(Inside: Oh, if you ever wanted to make a macaron, you best hold on to your britches because these Milk & Honey Macarons are so amazing.)
So these Milk & Honey Macarons are amazing.
I’m not going to lie, they’re simple.
But that’s the really special part of these macarons.
No frills, no silliness.
Just straight-up freaking good and simple.
So, to make them fun, a little blue and then brushed with some gold–but that doesn’t affect the flavor. Just fun.
Simple, fun, Milk & Honey Macarons.
Just the way they should be.
Now, you don’t have to have any special tools to make these Milk & Honey Macarons, not really. But one thing that’s a total must is the food scale.
Yeah, I didn’t have one, either, until I started making macarons–then I found out that I really had to have one in order to get the cookies to work right. So I snagged this really simple, flat digital scale–it’s easy to use and I like it, so there’s that.
So, no real tools, just a couple of things…I’m starting to think I’m crazy here, but it really is simple.
If you’re digging these Milk & Honey Macarons, be sure to pin them so you can come back to them when you’ve got your food scale out and are ready to make some nibbles.
Milk & Honey Macarons
Oh, if you ever wanted to make a macaron, you best hold on to your britches because these Milk & Honey Macarons are so amazing.
- 4 oz. confectioners sugar
- 2 oz. almond flour I recommend Bob’s Red Mill
- 1 oz granulated sugar
- 2 oz. egg whites roughly two eggs at room temperature
- 1 tsp vanilla optional or you can use your favorite extract
- 1/4 tsp salt
- 6 oz. white chocolate melted
- 2 tbsp honey
- 1-2 tbsp heavy whipping cream
First, weigh out all of your ingredients.

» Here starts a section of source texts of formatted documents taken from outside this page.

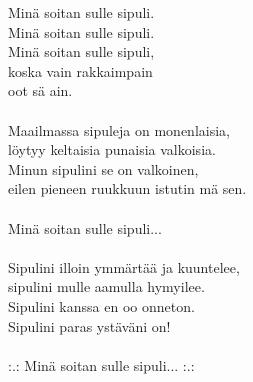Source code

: 
Minä soitan sulle sipuli. \\
Minä soitan sulle sipuli. \\
Minä soitan sulle sipuli, \\
koska vain rakkaimpain \\
oot sä ain. \\
\hspace{10mm} \\
Maailmassa sipuleja on monenlaisia, \\
löytyy keltaisia punaisia valkoisia. \\
Minun sipulini se on valkoinen, \\
eilen pieneen ruukkuun istutin mä sen. \\
\hspace{10mm} \\
Minä soitan sulle sipuli... \\
\hspace{10mm} \\
Sipulini illoin ymmärtää ja kuuntelee, \\
sipulini mulle aamulla hymyilee. \\
Sipulini kanssa en oo onneton. \\
Sipulini paras ystäväni on! \\
\hspace{10mm} \\
:.: Minä soitan sulle sipuli... :.: \\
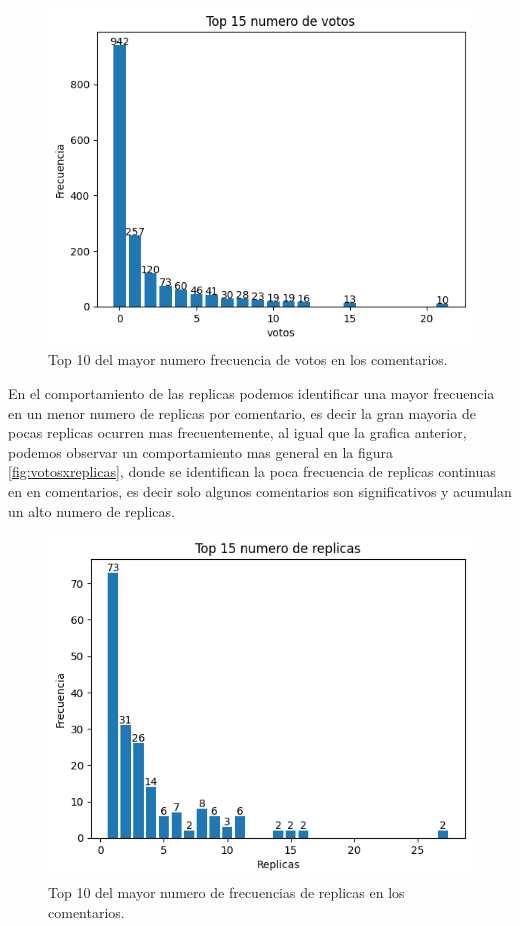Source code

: \begin{figure}[h!]
	\centering
	\includegraphics[width=14cm]{../Datos/Top10Votos}
	\caption{Top 10 del mayor numero frecuencia de votos en los comentarios.}
	\label{fig:top10V}
\end{figure}

En el comportamiento de las replicas podemos identificar una mayor frecuencia en un menor numero de replicas por comentario, es decir la gran mayoria de pocas replicas ocurren mas frecuentemente, al igual que la grafica anterior, podemos observar un comportamiento mas general en la figura \ref{fig:votosxreplicas}, donde se identifican la poca frecuencia de replicas continuas en en comentarios, es decir solo algunos comentarios son significativos y acumulan un alto numero de replicas.\\

\begin{figure}[h!]
	\centering
	\includegraphics[width=13cm]{../Datos/Top10Replicas}
	\caption{Top 10 del mayor numero de frecuencias de replicas en los comentarios.}
	\label{fig:top10R}
\end{figure}


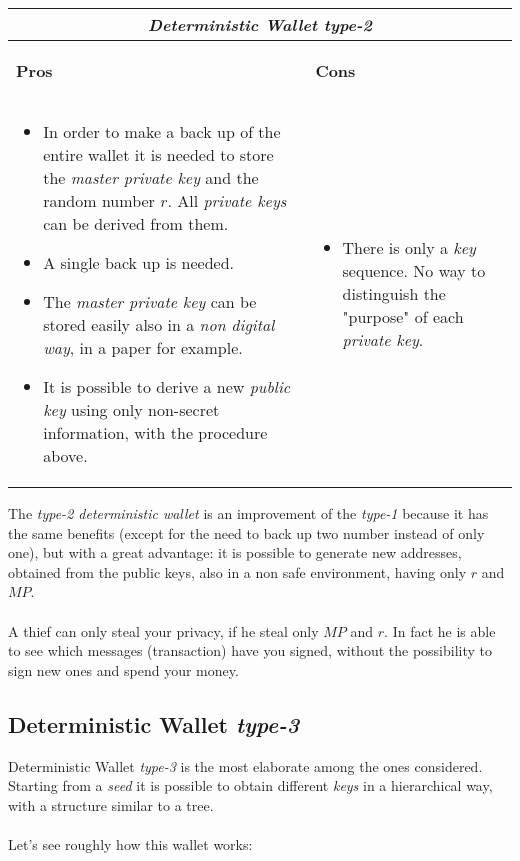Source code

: \begin{center}
	\begin{tabular}{ |p{6cm}|p{6cm}|  }
		\hline
		\multicolumn{2}{|c|}{\textbf{\textit{Deterministic Wallet type-2}}} \\
		\hline \hline 
		\begin{center}
			\textbf{Pros}
		\end{center}&\begin{center}
			\textbf{Cons}
		\end{center}\\
		\hline
		\begin{itemize}
			\item In order to make a back up of the entire wallet it is needed to store the \textit{master private key} and the random number $r$. All \textit{private keys} can be derived from them.
			\item A single back up is needed.
			\item The \textit{master private key} can be stored easily also in a \textit{non digital way}, in a paper for example.
			\item It is possible to derive a new \textit{public key} using only non-secret information, with the procedure above.
		\end{itemize} &
		\begin{itemize}
			\item There is only a \textit{key} sequence. No way to distinguish the "purpose" of each \textit{private key}.
		\end{itemize}\\
		\hline
	\end{tabular}
\end{center}
The \textit{type-2 deterministic wallet} is an improvement of the \textit{type-1} because it has the same benefits (except for the need to back up two number instead of only one), but with a great advantage: it is possible to generate new addresses, obtained from the public keys, also in a non safe environment, having only $r$ and $MP$. 
\\ \\
A thief can only steal your privacy, if he steal only $MP$ and $r$. In fact he is able to see which messages (transaction) have you signed, without the possibility to sign new ones and spend your money.

\subsection{Deterministic Wallet \textit{type-3}}
Deterministic Wallet \textit{type-3} is the most elaborate among the ones considered. Starting from a \textit{seed} it is possible to obtain different \textit{keys} in a hierarchical way, with a structure similar to a tree. 
\\ \\
Let's see roughly how this wallet works:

Next, sift together your almond flour and powdered sugar in a large bowl and set aside.
Add your egg whites to the bowl of your mixer and start mixing on a medium speed until they get frothy. Add in the salt.
Gradually add in your sugar to the egg whites and mix on a medium speed until you get a soft peak consistency. (see photo about, VERY important)
After the egg whites are the right consistency, add about 1/3 of the dry mixture to the egg whites and fold in until there are no dry spots left. If you would like you can add food coloring at this step. ONLY USE GEL FOOD COLORS
Add in the remaining dry mixture to the meringue and fold in until there are no dry spots. Begin to check for the “ribbon” stage, where the batter falls off in ribbons and you can make a figure 8 without it breaking off. Once you get to this consistency stop folding.
Prepare your piping bag with a small round tip. Place your bag in a large cup to make it easier to add your batter. Slowly add in your batter.
Place the macaron template under a silicon mat on a baking sheet.
Hold your piping bag completely vertical when piping and lift straight up. Making about 1 1/2 to 2 inch circles.
After you have piped all the batter, bang the baking sheet on the counter 10-20 times (seriously) to remove all air bubbles. Use a toothpick or something sharp to pop them.
Now it is time to let them dry. Leave them sitting on the counter for 30-60 minutes until you can touch them and you can feel a “shell” form over them. No batter should come off on your finger.
preheat your oven to 300 degrees F. and bake your macarons for 10-15 minutes or until lightly browned. When you touch the top of the macaron it should not wiggle around on the “feet”.
Allow them to cool COMPLETELY before taking them off the baking sheet.
Place the chocolate in a microwave safe bowl and melt for 30 second increments stirring in between until completely melted and smooth.
Add in the honey and stir to combine.
Either using a hand mixer or a stand mixer, add in your heavy cream and whip for 2-3 minutes. Let the ganache rest in the refrigerator for about 30 minutes and then add to a piping bag and pipe a generous amount on half the macaron shells. Sandwich the remaining shells on top and store in an airtight container in the refrigerator for 24-48 hours allowing them to mature.